H&H reported a 2.1% YoY revenue growth in 3Q23. While the performance of infant formula and pediatric probiotic was weaker than expected, the strong performance of Swisse and pet business has offset such impact. We reaffirm our view that H&H is on a smooth transition to diversifying away from infant products, and deleveraging is on track. We expect these two catalysts would help H&H achieve further re-rating in the near term and in 2024. Reiterate BUY.
Key Factors for Rating
Strong revenue from ANC & PNC offsets weakness of infant products.
H&H reported a 2.1% YoY revenue growth for 3Q23. While the number looks flattish, the market was pleased to see strong revenue of adult nutritional supplements (+26% YoY) and pet products (+34% YoY). Income from baby products was down 25% YoY, weaker than expected. Apart from the pressure of low birth rate, mgmt. explained that they intentionally kept the sales lower in order to keep healthy inventory level ahead of the launch of new products under the new GB standards in 4Q23. Meanwhile, the end of the pandemic also caused lower demand for immunity-related infant probiotic products.
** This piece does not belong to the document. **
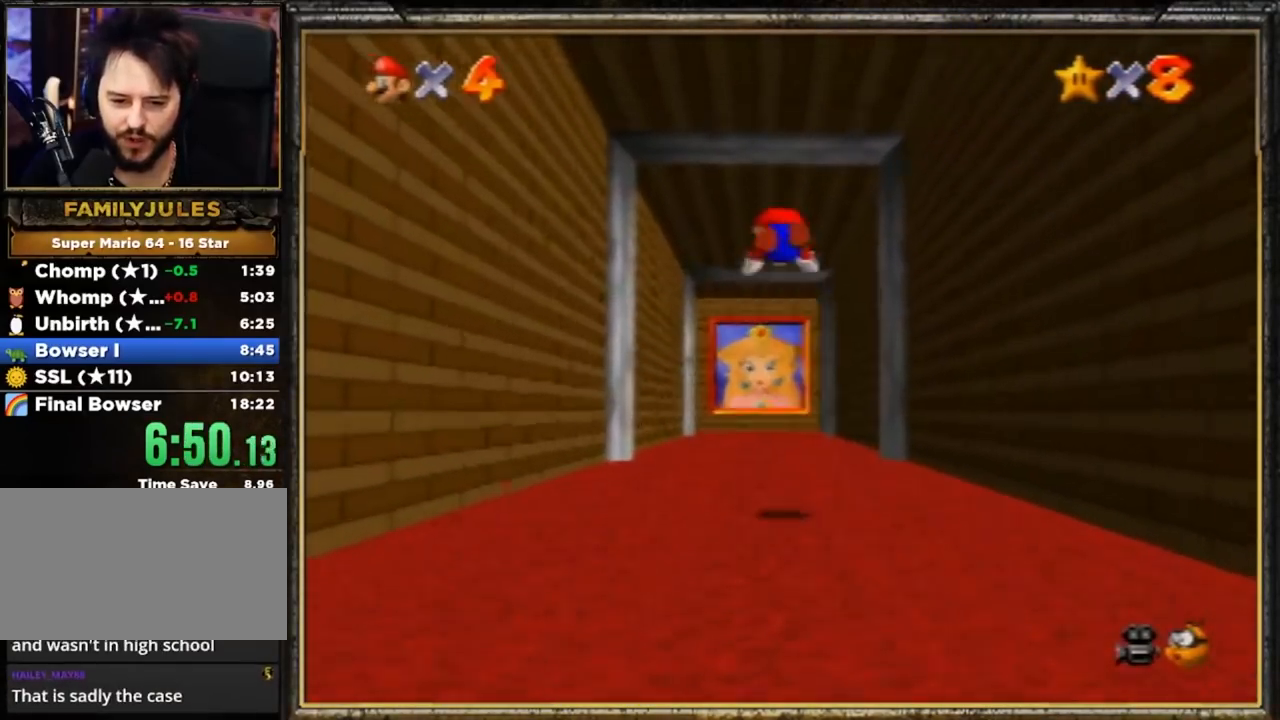
{"buttons": [], "left_stick": "up", "events": [[67, "A", "up"], [67, "B", "up"]]}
Full-year guidance maintained as strategy pays off. In face of weaker demand from infant products, mgmt. still expected full year revenue to be up by high single digit with mid-teens EBITDA margin. The only change is that revenue from baby product segment would be down c.15% YoY, but it will be offset by stronger performance of Swisse. We believe this guidance is achievable as H&H’s strategy to push for the premiumisation of Swisse in China has paid off well. High-end products such as Swisse Plus already accounted for high single digit revenue in the regional sales already. This will also help improve the margin profile of H&H in the long run, in our view.
Long-term re-rating potential intact. Our latest forecast reflects that baby products would only account for 40%/46% of 2024 revenue/EBITDA, a drastic change when compared to 2020 (65%/78%). With healthy cash flow generated to optimise capital structure, we expect H&H could continue to re-rate as we view that the Swisse & pet goods segment could be valued at higher multiples.
Key Risks for Rating
Key downside risks include worse-than-expected competition in the market due to declining birth rate, lower-than-expected demand for supplements globally, and higher pressure from inflation.
Valuation
We slightly cut our FY23-24 EPS forecast by 2-5% on the assumption of higher finance cost. Our new TP is now HK$15.2 based on 8x 2024 P/E (unchanged).